*CONSIGNES À SUIVRE*
Pouvez-vous renvoyer à l'identique le passage du texte sur la grève qui commence par « Les conséquences économiques de » et se termine par « que vite éteint). » ?

*BLOC DE TEXTE*
Le journal Libération, pour marquer que quelque chose échappe aux « organisations » et pour ne pas parler de lutte de classe parle de « jacquerie ». Le trafic aérien est réduit à 20 % de la normale. Le premier ministre donne des garanties écrites sur les retrait de toutes les mesures concernant les régimes particuliers et la « mise à plat » du plan de restructuration de la SNCF. C’est tout ce qu’attendaient les syndicats qui font croire qu’un chiffon de papier vaut mieux que les paroles et qui faxe aussitôt les lettres ministérielles dans tous les secteurs où se tiennent les assemblées de grève. Sur la Sécurité sociale, tout va de l’avant, aucun retrait des mesures annoncées et certainement des « garanties » données aux bureaucraties en place. Pour puissantes qu’elles soient, les manifestations n’ont guère plus d’effet que de donner la mesure d’un rejet d’un système, mais faute d’exprimer des revendications et une organisation propres, le « Tous ensembles » clamé par les manifestants ciblé sur la réforme de la Sécu, commence à être contrebalancé par le « On a gagné » des cheminots et de la RATP. La tactique syndicats-gouvernement commence à payer.

LES CONSÉQUENCES ÉCONOMIQUES

Les conséquences économiques de la grève qui dure déjà depuis plus de quinze jours commence à perturber sérieusement l’économie. C’est là l’essentiel et le patronat pèse de tout son poids pour que cela cesse, pas tant par crainte d’une explosion plus grande (le conflit a été « bien géré » jusqu’à maintenant par les « encadreurs patentés » mais on ne sait jamais, il suffit d’un faux pas, exemple des mineurs de Lorraine bien que vite éteint).

Photos de personnes avec points clés:
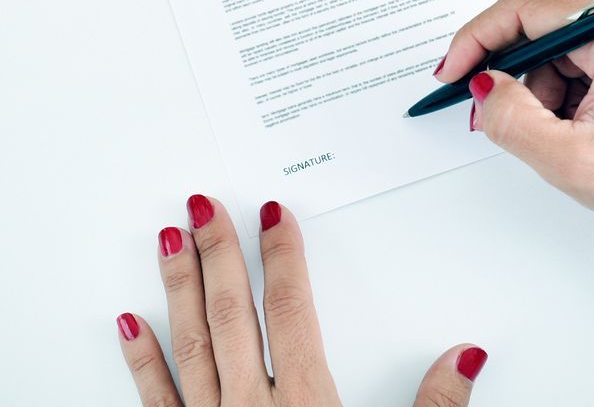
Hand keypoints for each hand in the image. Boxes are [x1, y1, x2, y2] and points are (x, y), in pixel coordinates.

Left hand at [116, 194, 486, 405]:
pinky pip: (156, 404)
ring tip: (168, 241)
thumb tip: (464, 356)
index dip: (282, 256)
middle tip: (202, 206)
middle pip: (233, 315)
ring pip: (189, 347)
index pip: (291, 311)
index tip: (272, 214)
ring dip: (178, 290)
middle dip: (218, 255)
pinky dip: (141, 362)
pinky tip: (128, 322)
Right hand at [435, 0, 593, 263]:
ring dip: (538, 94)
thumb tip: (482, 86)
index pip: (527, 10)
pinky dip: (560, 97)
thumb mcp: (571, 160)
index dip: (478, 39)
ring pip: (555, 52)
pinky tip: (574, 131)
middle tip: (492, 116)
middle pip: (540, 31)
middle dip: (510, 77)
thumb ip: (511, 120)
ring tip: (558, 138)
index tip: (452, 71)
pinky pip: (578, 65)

==

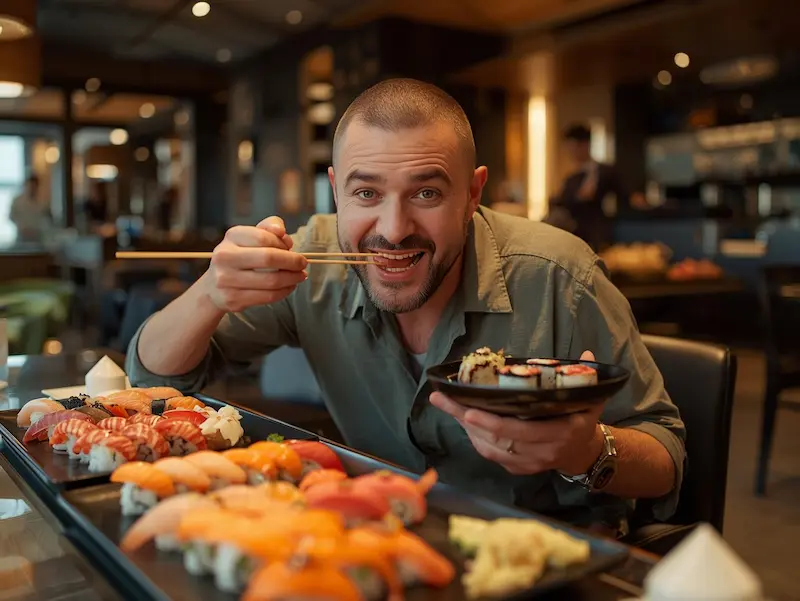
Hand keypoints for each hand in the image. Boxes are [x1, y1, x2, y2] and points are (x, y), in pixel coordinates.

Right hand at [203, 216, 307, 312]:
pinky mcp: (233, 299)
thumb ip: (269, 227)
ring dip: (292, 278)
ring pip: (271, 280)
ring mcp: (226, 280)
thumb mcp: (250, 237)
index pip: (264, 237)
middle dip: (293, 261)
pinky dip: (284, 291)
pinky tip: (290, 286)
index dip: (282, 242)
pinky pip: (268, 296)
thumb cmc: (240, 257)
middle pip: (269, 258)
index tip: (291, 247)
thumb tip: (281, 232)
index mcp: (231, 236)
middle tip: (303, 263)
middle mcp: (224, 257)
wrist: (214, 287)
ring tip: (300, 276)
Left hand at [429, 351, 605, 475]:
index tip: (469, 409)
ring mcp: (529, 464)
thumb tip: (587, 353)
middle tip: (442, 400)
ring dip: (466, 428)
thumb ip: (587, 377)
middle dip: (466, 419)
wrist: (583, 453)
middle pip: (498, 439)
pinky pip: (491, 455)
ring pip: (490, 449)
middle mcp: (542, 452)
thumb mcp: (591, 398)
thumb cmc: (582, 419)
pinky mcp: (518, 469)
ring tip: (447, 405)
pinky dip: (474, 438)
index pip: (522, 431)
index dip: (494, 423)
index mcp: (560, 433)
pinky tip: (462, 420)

*TÂCHE ACCOMPLIE*
Les conséquences économiques de la grève qui dure déjà depuis plus de quinze jours commence à perturber sérieusement l’économie. C’est là l’essentiel et le patronat pèse de tout son poids pour que cela cesse, pas tant par crainte d’une explosion plus grande (le conflit a été « bien géré » jusqu’à maintenant par les « encadreurs patentés » mais on ne sait jamais, il suffit d’un faux pas, exemple des mineurs de Lorraine bien que vite éteint).